▶ **WORK REQUIRED**
Each line of the records containing "APERTURE" is to be copied out and returned.

▶ **DATA FOR THIS EXERCISE**
********************

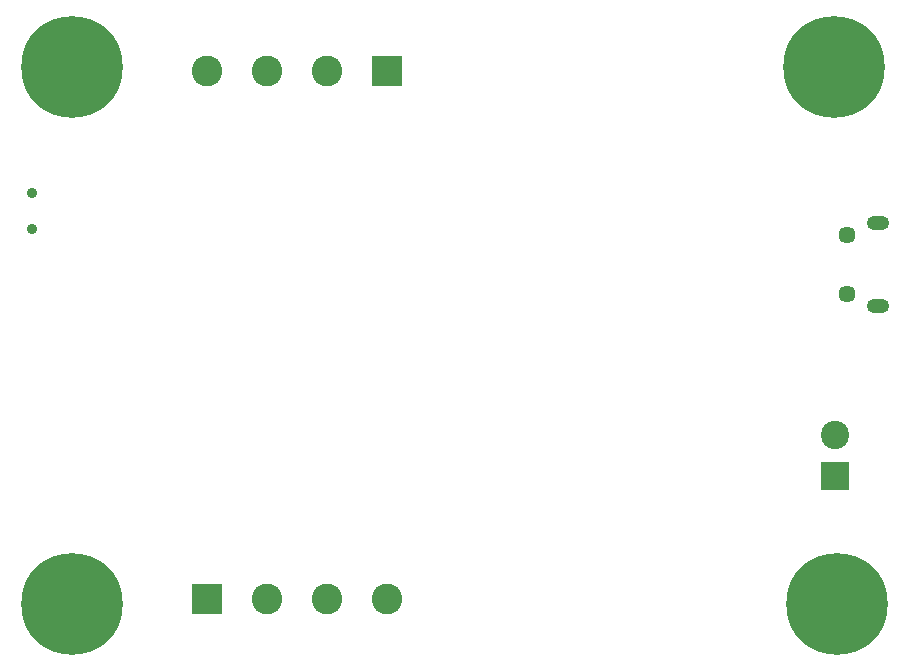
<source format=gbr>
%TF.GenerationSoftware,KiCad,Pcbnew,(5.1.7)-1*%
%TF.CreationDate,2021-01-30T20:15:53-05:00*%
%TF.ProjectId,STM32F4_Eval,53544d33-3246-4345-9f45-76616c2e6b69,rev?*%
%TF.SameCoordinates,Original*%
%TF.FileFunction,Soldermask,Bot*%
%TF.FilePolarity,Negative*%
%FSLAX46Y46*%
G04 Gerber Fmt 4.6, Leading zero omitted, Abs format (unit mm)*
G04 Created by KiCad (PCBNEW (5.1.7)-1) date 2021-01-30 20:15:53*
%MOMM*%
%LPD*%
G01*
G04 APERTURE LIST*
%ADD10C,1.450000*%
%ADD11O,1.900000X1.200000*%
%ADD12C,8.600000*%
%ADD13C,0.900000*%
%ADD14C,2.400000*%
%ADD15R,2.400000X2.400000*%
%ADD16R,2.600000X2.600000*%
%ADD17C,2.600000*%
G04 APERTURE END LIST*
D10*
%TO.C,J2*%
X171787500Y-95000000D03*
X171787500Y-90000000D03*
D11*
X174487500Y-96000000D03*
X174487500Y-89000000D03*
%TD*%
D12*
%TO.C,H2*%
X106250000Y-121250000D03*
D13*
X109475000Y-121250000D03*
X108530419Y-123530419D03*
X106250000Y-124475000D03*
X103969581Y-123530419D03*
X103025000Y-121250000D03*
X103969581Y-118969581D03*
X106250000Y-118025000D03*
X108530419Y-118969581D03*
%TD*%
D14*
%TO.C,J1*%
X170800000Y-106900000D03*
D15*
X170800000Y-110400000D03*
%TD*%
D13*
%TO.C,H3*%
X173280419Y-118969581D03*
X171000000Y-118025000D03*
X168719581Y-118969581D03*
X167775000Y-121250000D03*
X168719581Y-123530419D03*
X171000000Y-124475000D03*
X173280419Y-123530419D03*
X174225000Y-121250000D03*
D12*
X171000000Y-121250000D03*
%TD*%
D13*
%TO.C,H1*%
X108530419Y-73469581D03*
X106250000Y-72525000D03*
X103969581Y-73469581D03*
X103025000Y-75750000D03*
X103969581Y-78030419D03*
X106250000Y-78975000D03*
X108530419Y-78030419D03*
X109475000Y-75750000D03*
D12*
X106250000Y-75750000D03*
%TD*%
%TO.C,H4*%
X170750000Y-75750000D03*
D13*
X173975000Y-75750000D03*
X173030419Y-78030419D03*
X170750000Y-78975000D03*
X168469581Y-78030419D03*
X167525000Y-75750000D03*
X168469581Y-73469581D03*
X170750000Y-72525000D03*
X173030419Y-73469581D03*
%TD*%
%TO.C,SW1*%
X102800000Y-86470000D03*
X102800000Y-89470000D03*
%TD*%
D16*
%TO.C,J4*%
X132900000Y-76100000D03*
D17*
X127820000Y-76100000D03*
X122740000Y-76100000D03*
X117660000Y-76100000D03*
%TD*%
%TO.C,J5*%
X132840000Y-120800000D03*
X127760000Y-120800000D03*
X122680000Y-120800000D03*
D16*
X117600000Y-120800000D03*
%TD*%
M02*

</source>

********************

▶ **EXERCISE RESPONSE**
G04 APERTURE LIST*
G04 APERTURE END LIST*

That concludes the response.